Summary
The Monitoring Engineer is responsible for all system monitoring and performance monitoring in the RealPage DataCenter. This person will be working with each product to understand the overall product architecture and then implement monitoring systems and rules to proactively prevent downtime and performance issues.
PRIMARY RESPONSIBILITIES
- Plan, lead, and implement monitoring projects within the MOM/SCOM environment.
· Maintain and document system configuration as well as all ongoing moves and changes within SCOM environment.
· Evaluate monitoring and performance monitoring systems and implement chosen systems.
· Work closely with the NOC to insure monitoring systems are used effectively.
· Work with product teams to help them define appropriate alerts for their environments.
· Work with product teams and the systems architects to help them understand performance bottlenecks in applications.
· Administer agent & agentless environments within SCOM.
· Understand/use powershell for SCOM/MOM reporting.
· Create management packs & object groups.
· Create overrides and custom alerts for applications or app teams.
· Document processes and changes within the environment.
· Define system scope and objectives based on user defined needs.
- Identify potential performance and process improvements.
· Manage various operational requests and troubleshoot issues.

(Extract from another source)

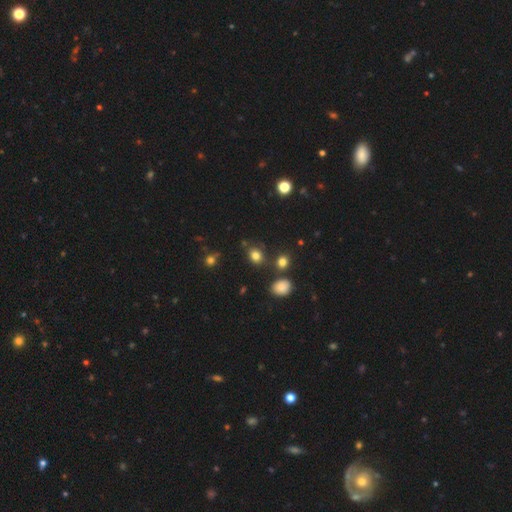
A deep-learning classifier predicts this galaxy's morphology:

· Additional duties as assigned.
REQUIRED KNOWLEDGE/SKILLS/ABILITIES
- Bachelor’s Degree in computer science and/or equivalent experience
- Minimum of 3+ years experience in a Systems Analyst or Network Engineer role.

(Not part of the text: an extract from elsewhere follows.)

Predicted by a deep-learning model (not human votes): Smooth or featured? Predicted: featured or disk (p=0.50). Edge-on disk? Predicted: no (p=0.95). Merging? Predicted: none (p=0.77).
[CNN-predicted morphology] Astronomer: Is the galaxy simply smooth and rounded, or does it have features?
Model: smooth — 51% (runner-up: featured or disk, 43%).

- Minimum of 2+ years of hands-on experience analyzing, supporting, and creating monitoring rules/methods within a System Center Operations Manager (SCOM) and/or Microsoft Operations Manager (MOM) environment.
- Minimum of 1+ year of hands-on experience with Linux Infrastructure Monitoring Systems. NAGIOS experience is highly preferred.
- Experience with Active Directory, Core Windows services (DHCP, DNS, WINS), Exchange, SQL, virtualization, and/or storage.
- Demonstrated analysis of sys and/or event logs within SQL/Oracle/Linux environments.
- Demonstrated knowledge of scripting languages including PowerShell, VBScript, PERL, JavaScript, and/or Java.
- MCSE certification, A+ certification and Network+ certification highly preferred.
- Ability to work independently or within a team environment
- Outstanding analytical and problem solving skills
- Demonstrated ability to manage multiple projects simultaneously
- Strong written and verbal communication skills
- Strong interpersonal and customer service skills required
- Ability to effectively prioritize and escalate issues
- Ability to work extended hours when needed